(Records for this task begins)
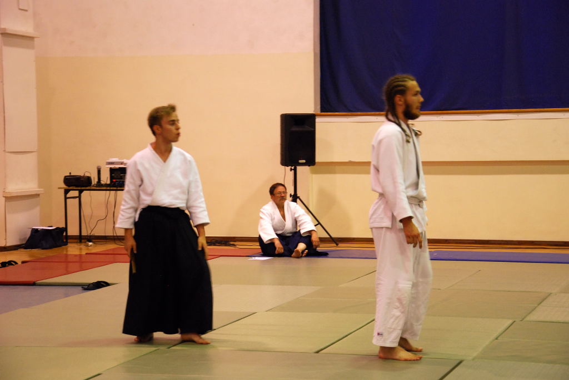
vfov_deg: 14.7
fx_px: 1471
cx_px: 284
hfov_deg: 21.9
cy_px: 190
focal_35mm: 93
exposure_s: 1/30
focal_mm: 62
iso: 800
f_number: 5.3
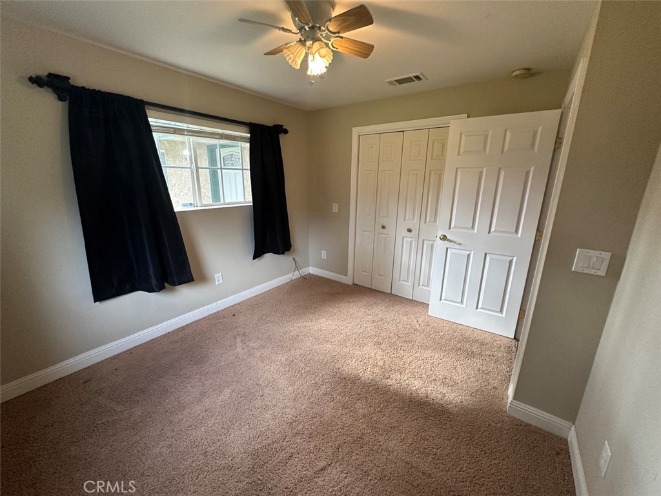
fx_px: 267
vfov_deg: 85.7
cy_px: 248
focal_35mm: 14
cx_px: 330
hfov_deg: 102.1
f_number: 2.2
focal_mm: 2.22
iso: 250
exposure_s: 1/120
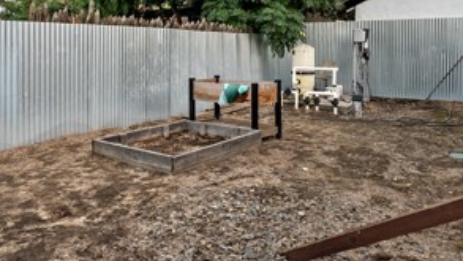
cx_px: 231
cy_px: 45
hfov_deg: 61.0
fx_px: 393
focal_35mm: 32
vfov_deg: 35.3
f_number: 4
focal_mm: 14
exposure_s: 1/60
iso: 320
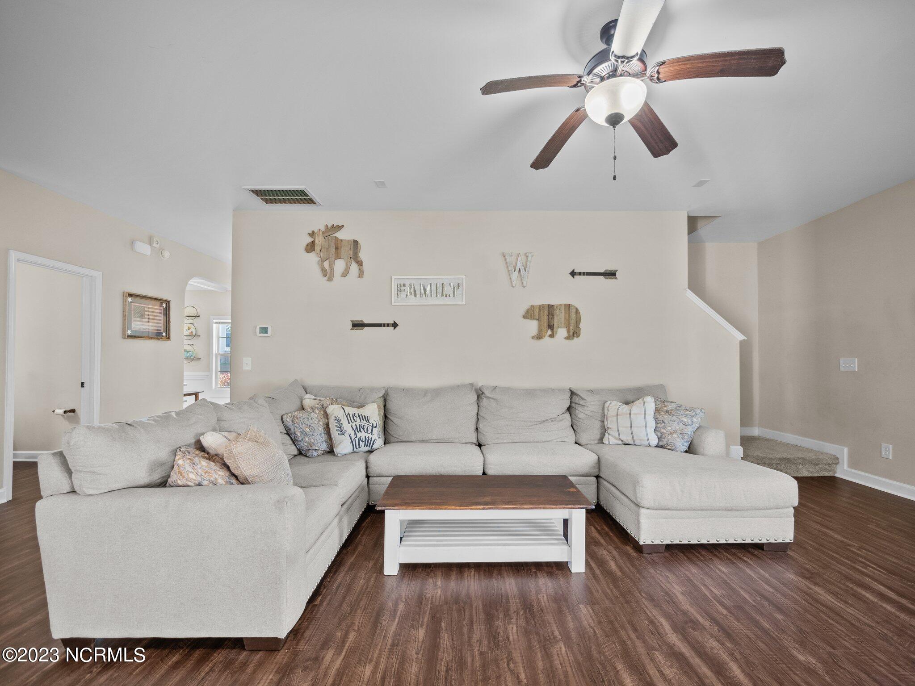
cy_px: 343
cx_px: 458
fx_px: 370
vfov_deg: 85.7
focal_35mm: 14
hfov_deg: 102.1
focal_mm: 7
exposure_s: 1/6
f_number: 4
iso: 400
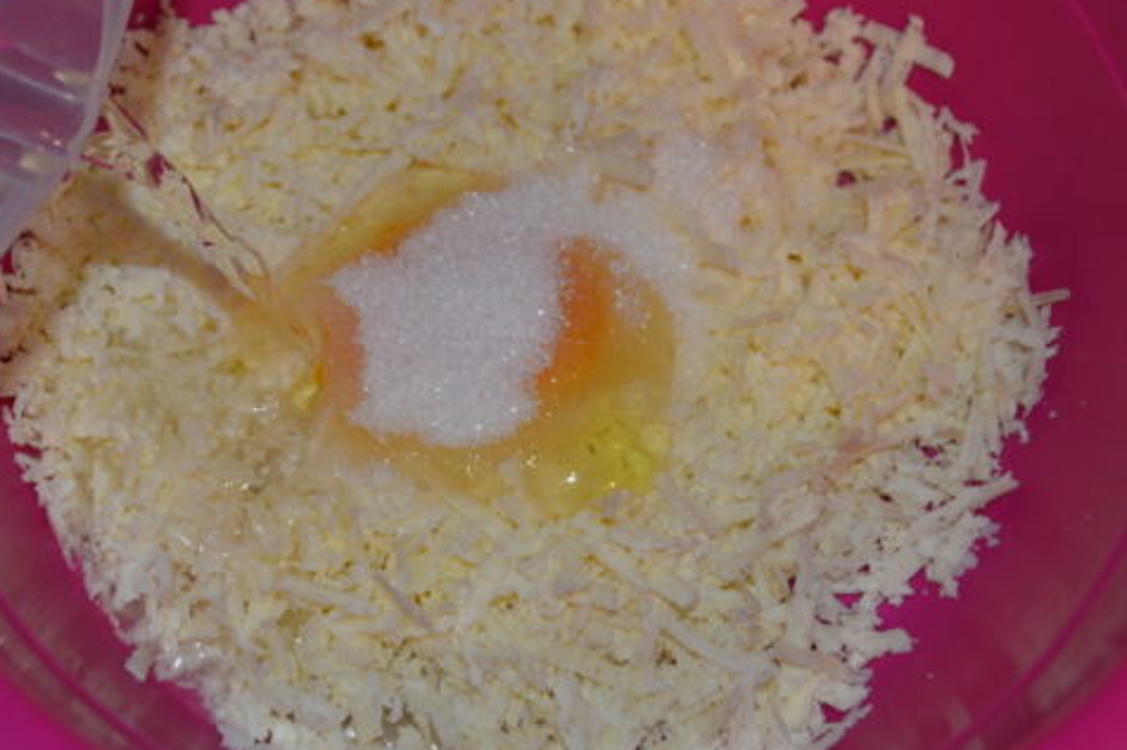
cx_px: 477
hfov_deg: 37.5
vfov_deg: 25.3
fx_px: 1658
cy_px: 250
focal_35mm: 53
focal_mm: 24
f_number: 4
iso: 400
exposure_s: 1/60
(Records for this task ends)
Exercise objective — Every record above must be printed exactly, except for its images.

Task result —
vfov_deg: 14.7
fx_px: 1471
cx_px: 284
hfov_deg: 21.9
cy_px: 190
focal_35mm: 93
exposure_s: 1/30
focal_mm: 62
iso: 800
f_number: 5.3
fx_px: 267
vfov_deg: 85.7
cy_px: 248
focal_35mm: 14
cx_px: 330
hfov_deg: 102.1
f_number: 2.2
focal_mm: 2.22
iso: 250
exposure_s: 1/120
cx_px: 231
cy_px: 45
hfov_deg: 61.0
fx_px: 393
focal_35mm: 32
vfov_deg: 35.3
f_number: 4
focal_mm: 14
exposure_s: 1/60
iso: 320
cy_px: 343
cx_px: 458
fx_px: 370
vfov_deg: 85.7
focal_35mm: 14
hfov_deg: 102.1
focal_mm: 7
exposure_s: 1/6
f_number: 4
iso: 400
cx_px: 477
hfov_deg: 37.5
vfov_deg: 25.3
fx_px: 1658
cy_px: 250
focal_35mm: 53
focal_mm: 24
f_number: 4
iso: 400
exposure_s: 1/60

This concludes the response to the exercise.